I bought a copy of this book at a yard sale a year or so back because I thought I didn’t read enough serious drama. Do you know how much serious drama is enough serious drama? Enough to remember that any serious drama is too much serious drama.
This play takes place in a brothel, where people dress as authority figures such as The Bishop, The Judge, and The General to get their rocks off on the trappings of power. When the revolution comes, the madame of the brothel must act as the Queen and these people must impersonate the actual offices they impersonate–and they like it. Those wacky post-WWII French.
Unfortunately, when drama’s built too heavily on Concept, with bunches of archetypes crowding a sparse stage and spitting out philosophy, I find myself lamenting the hard seat I’m in, and I’m in a recliner.
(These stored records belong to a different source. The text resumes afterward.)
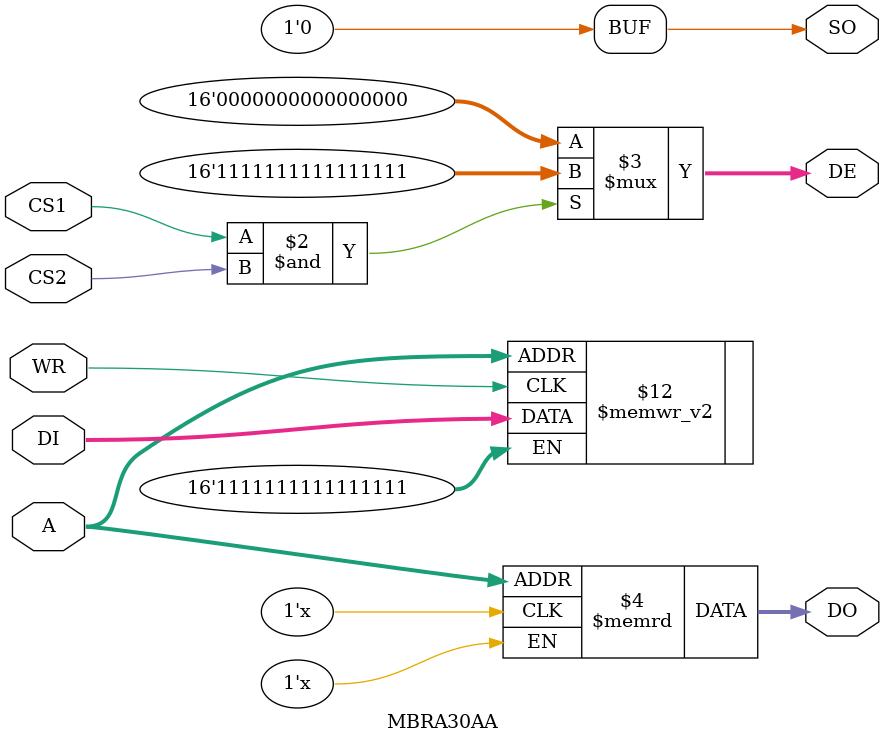
<source format=sv>

module MBRA30AA
(
    input WR,
    input CS1,
    input CS2,
    input [15:0] DI,
    input [6:0] A,
    output SO,
    output [15:0] DO,
    output [15:0] DE
);

reg [15:0] mem [127:0];

assign SO = 1'b0;
assign DE = CS1 & CS2 ? 16'b1111111111111111 : 16'b0000000000000000;
assign DO = mem[A];

always @(posedge WR) begin
    mem[A] <= DI;
end

endmodule


</source>
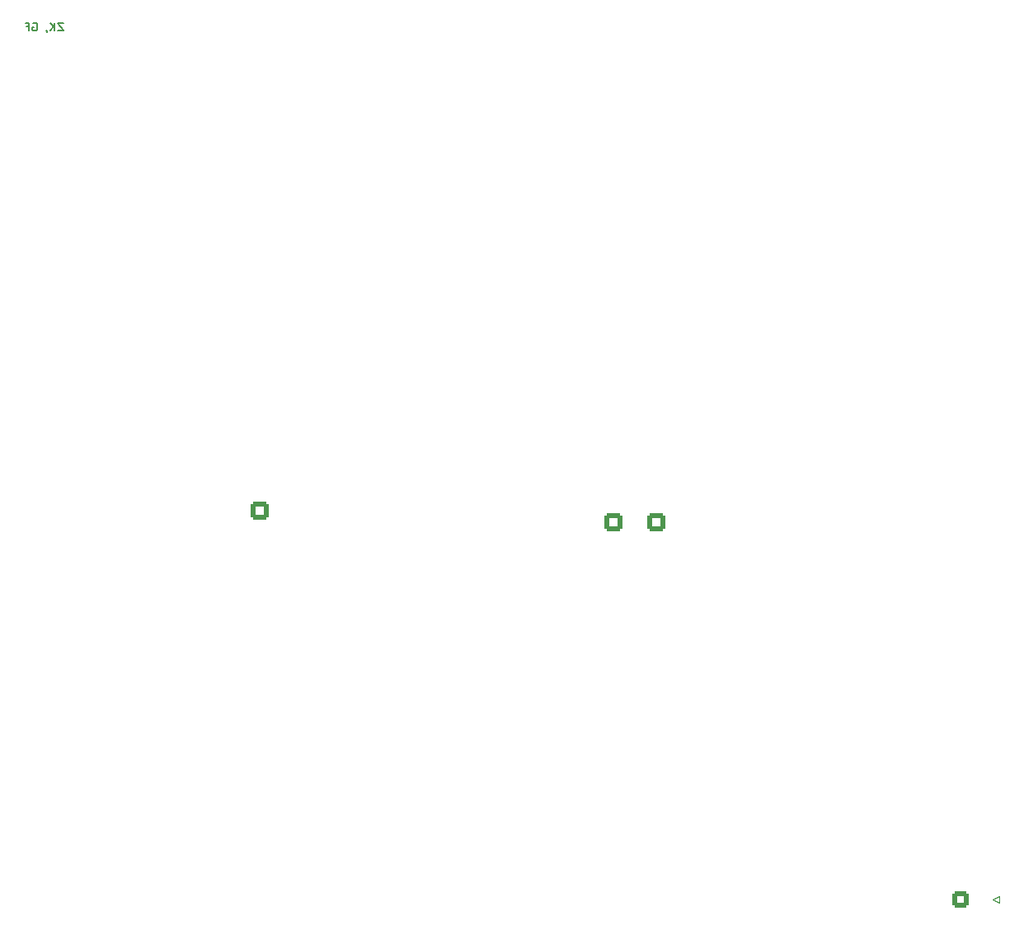
<source format=gbo>
G04 #@! TF.GenerationSoftware,KiCad,Pcbnew,8.0.5*
G04 #@! TF.CreationDate,2024-10-03T07:07:38-04:00*
G04 #@! TF.ProjectId,WarpSE,57617270-5345-42e6-9b69-6361645f7063,1.0*
G04 #@! TF.SameCoordinates,Original*
G04 #@! TF.FileFunction,Legend,Bot*
G04 #@! TF.FilePolarity,Positive*
%FSLAX46Y46*%
G04 Gerber Fmt 4.6, Leading zero omitted, Abs format (unit mm)*
G04 Created by KiCad (PCBNEW 8.0.5) date 2024-10-03 07:07:38*
%MOMM*%
%LPD*%
G01*
G04 APERTURE LIST*
G04 Aperture macros list*
%AMRoundRect*
0 Rectangle with rounded corners*
0 $1 Rounding radius*
0 $2 $3 $4 $5 $6 $7 $8 $9 X,Y pos of 4 corners*
0 Add a 4 corners polygon primitive as box body*
4,1,4,$2,$3,$4,$5,$6,$7,$8,$9,$2,$3,0*
0 Add four circle primitives for the rounded corners*
1,1,$1+$1,$2,$3*
1,1,$1+$1,$4,$5*
1,1,$1+$1,$6,$7*
1,1,$1+$1,$8,$9*
0 Add four rect primitives between the rounded corners*
20,1,$1+$1,$2,$3,$4,$5,0*
20,1,$1+$1,$4,$5,$6,$7,0*
20,1,$1+$1,$6,$7,$8,$9,0*
20,1,$1+$1,$8,$9,$2,$3,0*%
G04 Aperture macros list end*
%ADD10C,0.203200*%
%ADD11C,0.120000*%
%ADD12C,3.002400*%
%ADD13RoundRect,0.274580X0.576620X0.576620X-0.576620X0.576620X-0.576620X-0.576620X0.576620X-0.576620X0*%
%ADD14C,1.702400*%
%ADD15C,1.448000*%
%ADD16C,2.527300*%
%ADD17C,1.143000*%
%ADD18RoundRect,0.272412X0.653788X0.653788X-0.653788X0.653788X-0.653788X-0.653788X0.653788X-0.653788X0*%
%ADD19O,1.852400X1.852400*%
%ADD20RoundRect,0.272412X-0.653788X-0.653788X0.653788X-0.653788X0.653788X0.653788X-0.653788X0.653788X0*%
G04 APERTURE END LIST*
D10*
X113568237Y-39430649D02*
X113026371Y-39430649D01*
X113026371Y-39430649D02*
X113568237Y-40243449D01*
X113568237Y-40243449D02*
X113026371Y-40243449D01*
X112716733Y-40243449D02*
X112716733Y-39430649D01*
X112252276Y-40243449D02*
X112600618Y-39778992D01*
X112252276Y-39430649D02*
X112716733Y-39895106D01*
X111865228Y-40204745D02*
X111865228Y-40243449D01*
X111865228Y-40243449D02*
X111903933Y-40320859D01*
X111903933Y-40320859D02*
X111942637Y-40359564D01*
X110471856Y-39469354D02*
X110549266Y-39430649D01*
X110549266Y-39430649D02*
X110665380Y-39430649D01*
X110665380Y-39430649D02*
X110781494Y-39469354D01*
X110781494Y-39469354D02*
X110858904Y-39546764D01*
X110858904Y-39546764D02*
X110897609Y-39624173D01*
X110897609Y-39624173D02*
X110936313Y-39778992D01*
X110936313Y-39778992D02*
X110936313Y-39895106D01*
X110936313Y-39895106D02*
X110897609Y-40049925D01*
X110897609Y-40049925D02*
X110858904Y-40127335D01*
X110858904Y-40127335D02*
X110781494Y-40204745D01*
X110781494Y-40204745D02*
X110665380Y-40243449D01*
X110665380Y-40243449D02*
X110587971Y-40243449D01*
X110587971Y-40243449D02*
X110471856Y-40204745D01*
X110471856Y-40204745D02*
X110433152Y-40166040D01*
X110433152Y-40166040D02*
X110433152Y-39895106D01*
X110433152Y-39895106D02*
X110587971Y-39895106D01*
X109813875Y-39817697D02*
X110084809Y-39817697D01*
X110084809Y-40243449D02*
X110084809Y-39430649D01*
X110084809Y-39430649D02*
X109697761Y-39430649D01*
D11*
X209050000Y-129540000D02*
X209730000Y-129840000D01*
X209730000Y-129240000D02*
X209050000Y-129540000D01*
X209730000Y-129840000D02*
X209730000Y-129240000D01*
%LPC*%
D12*
X203500000Y-135170000D03*
X203500000Y-45170000D03*
D13*
X205740000Y-129540000D03*
D14*
X205740000Y-127000000D03*
X205740000Y-124460000D03*
X205740000Y-121920000D03*
X205740000Y-119380000D03*
X205740000Y-116840000D03*
X205740000Y-114300000D03*
X205740000Y-111760000D03*
X205740000Y-109220000D03*
X205740000Y-106680000D03*
X205740000Y-104140000D03*
X205740000Y-101600000D03*
X205740000Y-99060000D03*
X205740000Y-96520000D03*
X205740000Y-93980000D03*
X205740000Y-91440000D03*
X205740000Y-88900000D03*
X205740000Y-86360000D03*
X205740000Y-83820000D03*
X205740000Y-81280000D03*
X205740000Y-78740000D03*
X205740000Y-76200000D03*
X205740000Y-73660000D03*
X205740000Y-71120000D03*
X205740000Y-68580000D03*
X205740000Y-66040000D03*
X205740000Y-63500000D03*
X205740000Y-60960000D03*
X205740000Y-58420000D03*
X205740000Y-55880000D03*
X205740000Y-53340000D03*
X205740000Y-50800000D03*
X203200000Y-129540000D03*
X203200000Y-127000000D03*
X203200000Y-124460000D03*
X203200000Y-121920000D03*
X203200000Y-119380000D03*
X203200000Y-116840000D03*
X203200000Y-114300000D03*
X203200000Y-111760000D03*
X203200000Y-109220000D03*
X203200000Y-106680000D03*
X203200000Y-104140000D03*
X203200000Y-101600000D03*
X203200000Y-99060000D03*
X203200000Y-96520000D03*
X203200000Y-93980000D03*
X203200000Y-91440000D03*
X203200000Y-88900000D03*
X203200000Y-86360000D03*
X203200000Y-83820000D03*
X203200000Y-81280000D03*
X203200000Y-78740000D03*
X203200000Y-76200000D03*
X203200000Y-73660000D03*
X203200000Y-71120000D03*
X203200000Y-68580000D03*
X203200000Y-66040000D03*
X203200000Y-63500000D03*
X203200000Y-60960000D03*
X203200000Y-58420000D03*
X203200000Y-55880000D03*
X203200000Y-53340000D03*
X203200000Y-50800000D03*
X200660000Y-129540000D03*
X200660000Y-127000000D03*
X200660000Y-124460000D03*
X200660000Y-121920000D03*
X200660000Y-119380000D03*
X200660000Y-116840000D03*
X200660000Y-114300000D03*
X200660000Y-111760000D03*
X200660000Y-109220000D03*
X200660000Y-106680000D03*
X200660000Y-104140000D03*
X200660000Y-101600000D03*
X200660000Y-99060000D03*
X200660000Y-96520000D03*
X200660000Y-93980000D03*
X200660000Y-91440000D03*
X200660000Y-88900000D03*
X200660000Y-86360000D03*
X200660000Y-83820000D03*
X200660000Y-81280000D03*
X200660000Y-78740000D03*
X200660000Y-76200000D03*
X200660000Y-73660000D03*
X200660000Y-71120000D03*
X200660000Y-68580000D03*
X200660000Y-66040000D03*
X200660000Y-63500000D03*
X200660000Y-60960000D03*
X200660000Y-58420000D03*
X200660000Y-55880000D03*
X200660000Y-53340000D03*
X200660000Y-50800000D03*
D15*
X107823000Y-39878000D03*
X210312000Y-39878000D03*
X210312000Y-137922000D03*
X196469000Y-137922000D03*
X107823000Y-127508000D03*
D16*
X107854910Y-48944962D03*
D17*
X109650961Y-50741013D03*
D16*
X111447012Y-52537064D03*
X111896025Y-44903846D03*
X115488128Y-48495949D03*
D17*
X114320694Y-44634439D03*
X115757535Y-46071280D03*
D18*
X133750000Y-89550000D03*
D19*
X133750000Y-87010000D03*
D20*
X174498000Y-90805000D03*
D19*
X174498000Y-93345000D03*
D20*
X105283000Y-112268000D03*
D19*
X107823000Y-112268000D03*
X105283000Y-114808000D03*
X107823000Y-114808000D03*
X105283000Y-117348000D03*
X107823000Y-117348000D03*
X105283000Y-119888000D03*
X107823000Y-119888000D03*
X105283000Y-122428000D03*
X107823000Y-122428000D03*
X105283000Y-124968000D03*
X107823000Y-124968000D03*
D20*
X170116500Y-90805000D03*
D19*
X170116500Y-93345000D03*
%LPD*%
M02*

</source>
That’s something my old drama professor taught me–that your play has to drag the audience along, and if the audience starts noticing the theatre and its accommodations, you’ve written a bad play. Unfortunately, most modernist and intellectual drama suffers from this when the playwright focuses too much on communicating his ideas and not enough on creating drama.
Give me an Ibsen, a Jonson, or a Shakespeare; a play where something happens to people, and later on, if you want to think about it, you can find some comment on the human condition. Reading this piece by Genet, on the other hand, is like reading an Existentialist op-ed on authority. Sure, I can see the message, but not the entertainment.